In the past experience, the 1GB gap between min<->low<->high watermark is a good practice in the server environment. The bigger gap can wake up the kswapd earlier and avoid the synchronous reclaim. Moreover, this can alleviate the latency. The sysctl parameters related to the watermark gap calculation:

vm.min_free_kbytes vm.watermark_scale_factor

For the Ubuntu kernel before 4.15 (Bionic), the only way to tune the watermark is to modify the vm.min_free_kbytes. The gap would be 1/4 of the vm.min_free_kbytes. However, increasing the min_free_kbytes is the minimum watermark reservation increase, which will decrease the actual memory that the runtime system can use.

For Ubuntu kernel after 4.15, vm.watermark_scale_factor can be used to increase the gap without increasing the min watermark reservation. The gap is calculated by “watermark_scale_factor/10000 * managed_pages”.

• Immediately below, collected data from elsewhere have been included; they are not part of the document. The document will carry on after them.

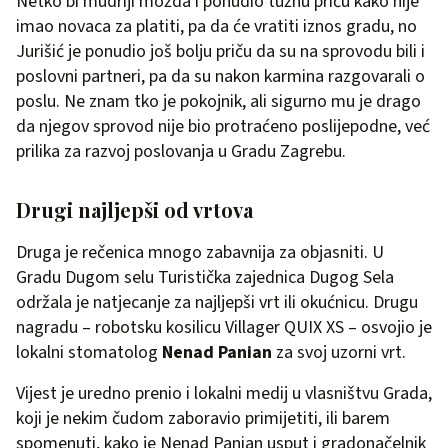
Netko bi mudriji možda i ponudio tužnu priču kako nije
imao novaca za platiti, pa da će vratiti iznos gradu, no
Jurišić je ponudio još bolju priču da su na sprovodu bili i
poslovni partneri, pa da su nakon karmina razgovarali o
poslu. Ne znam tko je pokojnik, ali sigurno mu je drago
da njegov sprovod nije bio protraćeno poslijepodne, već
prilika za razvoj poslovanja u Gradu Zagrebu.
Drugi najljepši od vrtova
Druga je rečenica mnogo zabavnija za objasniti. U
Gradu Dugom selu Turistička zajednica Dugog Sela
održala je natjecanje za najljepši vrt ili okućnicu. Drugu
nagradu – robotsku kosilicu Villager QUIX XS – osvojio je
lokalni stomatolog
Nenad Panian
za svoj uzorni vrt.
Vijest je uredno prenio i lokalni medij u vlasništvu Grada,
koji je nekim čudom zaboravio primijetiti, ili barem
spomenuti, kako je Nenad Panian usput i gradonačelnik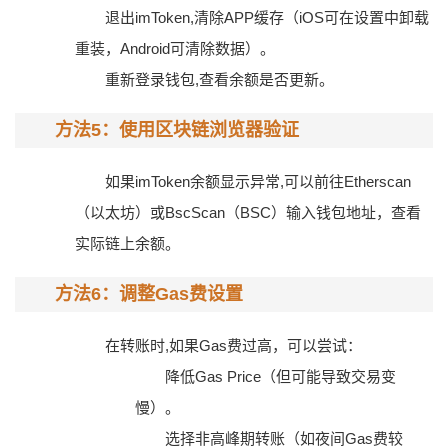
退出imToken,清除APP缓存（iOS可在设置中卸载
重装，Android可清除数据）。
重新登录钱包,查看余额是否更新。
方法5：使用区块链浏览器验证
如果imToken余额显示异常,可以前往
Etherscan
（以太坊）或
BscScan
（BSC）输入钱包地址，查看
实际链上余额。
方法6：调整Gas费设置
在转账时,如果Gas费过高，可以尝试：
降低Gas Price（但可能导致交易变
慢）。
选择非高峰期转账（如夜间Gas费较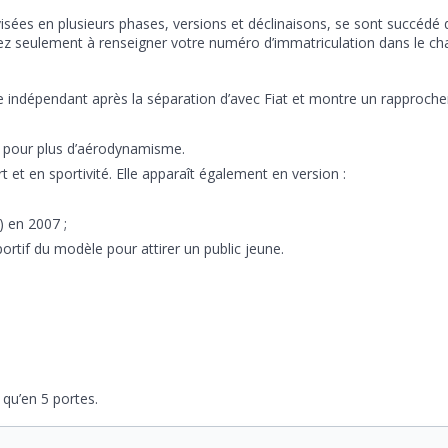
sées en plusieurs phases, versions et déclinaisons, se sont succédé
ez seulement à renseigner votre numéro d’immatriculation dans le cha
èle indépendant après la séparation d’avec Fiat et montre un rapproch
lé pour plus d’aérodynamisme.
t et en sportivité. Elle apparaît également en version :
) en 2007 ;
sportif du modèle pour attirer un public jeune.
e qu’en 5 portes.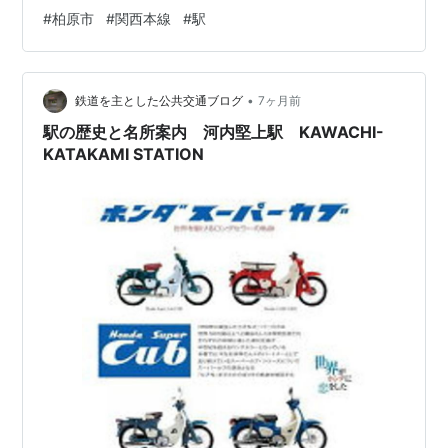
旅客鉄道株式会社所属路線 関西本線乗入路線 大和路線
#
柏原市
#
関西本線
#
駅
(JR-Q28)キロ程 関西本線 名古屋起点 156.4km 名所案内
標記載事項(国鉄営業局昭和30年4月) 当時未開業 歴史
1985年(昭和60)8月29日 日本国有鉄道の駅として、関西
•
本線の河内堅上～柏原間に新設開業。旅客駅。駅周辺の
鉄道を主とした公共交通ブログ
7ヶ月前
開発業者が全額負担して建設…
駅の歴史と名所案内 河内堅上駅 KAWACHI-
KATAKAMI STATION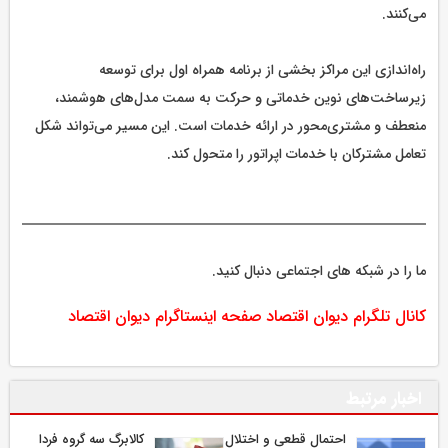
می‌کنند.
راه‌اندازی این مراکز بخشی از برنامه همراه اول برای توسعه
زیرساخت‌های نوین خدماتی و حرکت به سمت مدل‌های هوشمند،
منعطف و مشتری‌محور در ارائه خدمات است. این مسیر می‌تواند شکل
تعامل مشترکان با خدمات اپراتور را متحول کند.
ما را در شبکه های اجتماعی دنبال کنید.
کانال تلگرام دیوان اقتصاد
صفحه اینستاگرام دیوان اقتصاد
اخبار مرتبط
احتمال قطعی و اختلال
کالابرگ سه گروه فردا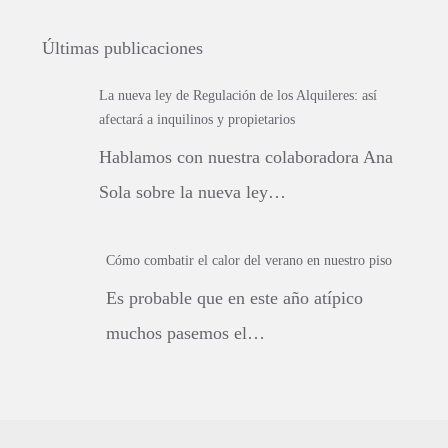
Últimas publicaciones
La nueva ley de Regulación de los Alquileres: así
afectará a inquilinos y propietarios
Hablamos con nuestra colaboradora Ana
Sola sobre la nueva ley…
Cómo combatir el calor del verano en nuestro piso
Es probable que en este año atípico
muchos pasemos el…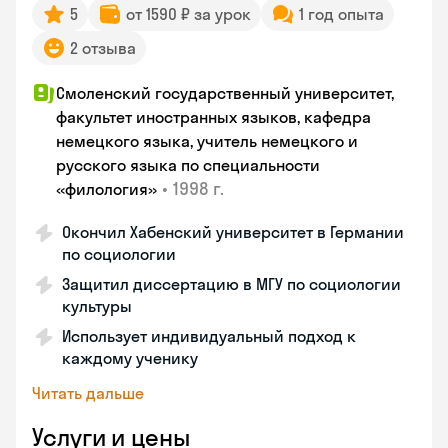
5
от 1590 ₽ за урок
1 год опыта
2 отзыва
Смоленский государственный университет,
факультет иностранных языков, кафедра
немецкого языка, учитель немецкого и
русского языка по специальности
•
1998 г.
«филология»
Окончил Хабенский университет в Германии
по социологии
Защитил диссертацию в МГУ по социологии
культуры
Использует индивидуальный подход к
каждому ученику
Читать дальше
Услуги и цены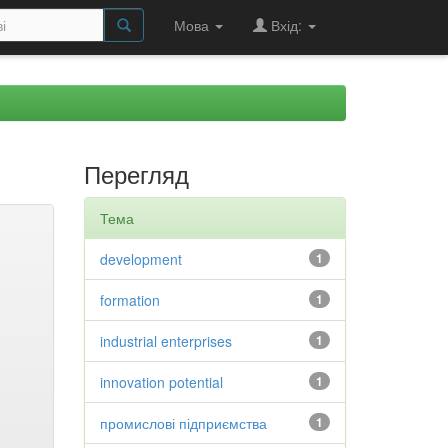
Мова
Вхід:
Перегляд
Тема
development
1
formation
1
industrial enterprises
1
innovation potential
1
промислові підприємства
1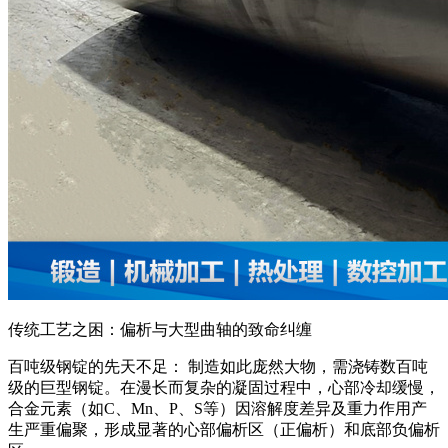
传统工艺之困：偏析与大型曲轴的致命纠缠
百吨级钢锭的先天不足： 制造如此庞然大物，需浇铸数百吨
级的巨型钢锭。在漫长而复杂的凝固过程中，心部冷却缓慢，
合金元素（如C、Mn、P、S等）因溶解度差异及重力作用产
生严重偏聚，形成显著的心部偏析区（正偏析）和底部负偏析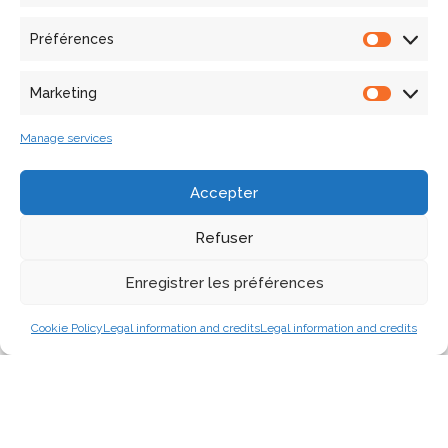
on AnalySis, Understanding and ProMotion of HeritAge Contents
(SUMAC '23)
, Ottawa, Canada, Nov. 2023, pp. 39-47.
Préférences
<10.1145/3607542.3617353>
.
<hal-04283568>
.
Marketing
2022
Manage services
L. Willot, D. Vodislav, L. De Luca, and V. Gouet-Brunet, "Automatic
Structuring of Photographic Collections for Spatio-Temporal
Accepter
Monitoring of Restoration Sites: Problem Statement and Challenges," in
ISPRS WG II/8 9th International Workshop 3D-ARCH ''3D Virtual
Refuser
Reconstruction and Visualization of Complex Architectures''
, Mantua,
Italy, Mar. 2022, pp. 521 - 528.
<10.5194/isprs-archives-xlvi-2-w1-
Enregistrer les préférences
2022-521-2022>
.
<hal-03608442>
.
Cookie Policy
Legal information and credits
Legal information and credits
Theses
2026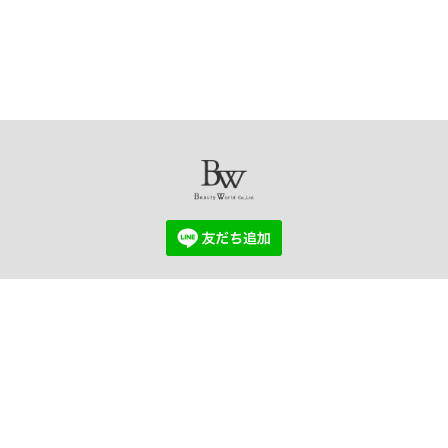
USE AGREEMENT
PRIVACY POLICY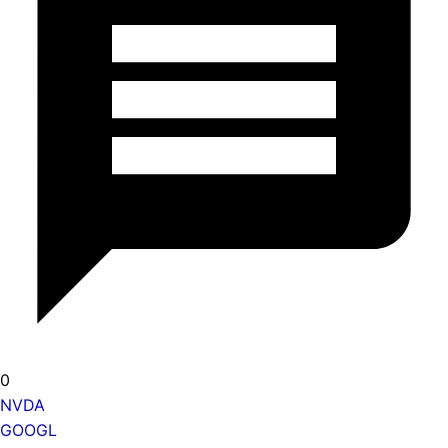
0
NVDA
GOOGL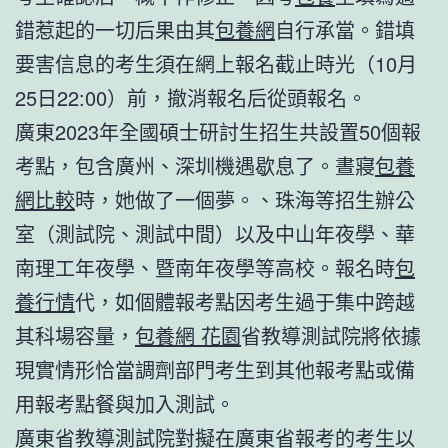
錯惹起的一切后果由其
包養網
自行承當。錯填
要害信息的考生須在網上報名截止時光（10月
25日22:00）前，撤消報名后從頭報名。
廣東2023年全國碩士研討生招生共設置50個報
考點，包含廣州、深圳機遇歇息了。晝寢
包養
網比較
時，她做了一個夢。、珠海等招生辦公
室（測試院、測試中間）以及中山年夜學、華
南理工年夜學、暨南年夜學等高校。報名時
包
養行情
代，如個體報考點因考生過于集中跨越
其科場容量，
包養網 花園
省教導測試院將依據
現實情形恰當調劑部門考生到其他報考點或備
用報考點餐與加入測試。
廣東省教導測試院對擬在廣東省報考的考生以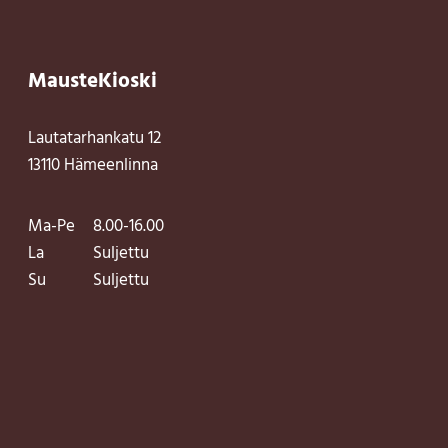
MausteKioski
Lautatarhankatu 12
13110 Hämeenlinna
Ma-Pe
8.00-16.00
La
Suljettu
Su
Suljettu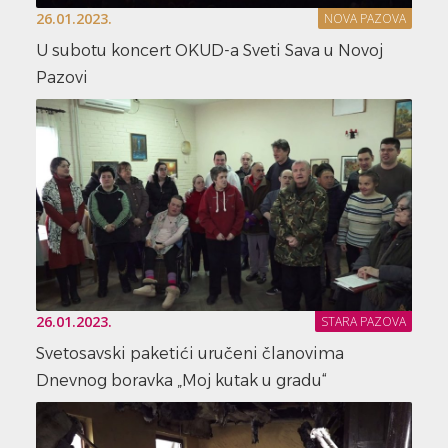
26.01.2023.
NOVA PAZOVA
U subotu koncert OKUD-a Sveti Sava u Novoj
Pazovi
26.01.2023.
STARA PAZOVA
Svetosavski paketići uručeni članovima
Dnevnog boravka „Moj kutak u gradu“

The proposed solution is to set the 1GB watermark gap by using the above two parameters when the compute node is rebooted.

The feature will be designed in flexible ways: 1). There will be a switch to turn on/off the feature. By default, it is turned off. For some small memory compute nodes (<32GB), the 1GB low memory is too many.

2). The manual config has a higher priority to overwrite the default calculation.

Alternatives

The config can be set up in the run time with the following command: juju deploy cs:sysconfig-2 juju add-relation sysconfig nova-compute juju config sysconfig sysctl=”{vm.extfrag_threshold: 200, vm.watermark_scale_factor: 50}”

However, each system might have different memory capacities. The watermark_scale_factor needs to be calculated manually.

Implementation

Assignee(s)

Primary assignee: - Gavin Guo <gavin.guo@canonical.com>

Gerrit Topic

Use Gerrit topic “memory-fragmentation-tuning” for all patches related to this spec.

git-review -t memory-fragmentation-tuning

Work Items

Implement the watermark_scale_factor value calculation to set up the gap to 1GB.

Repositories

No new git Repository is required.

Documentation

The documentation is needed to include the switch to turn on/off the feature.

Security

The use of this feature exposes no other security attack surface.

Testing

To verify if the calculated watermark value is correct. Also, in different kernel versions, different parameters should be used (min_free_kbytes v.s. watermark_scale_factor).

Dependencies

None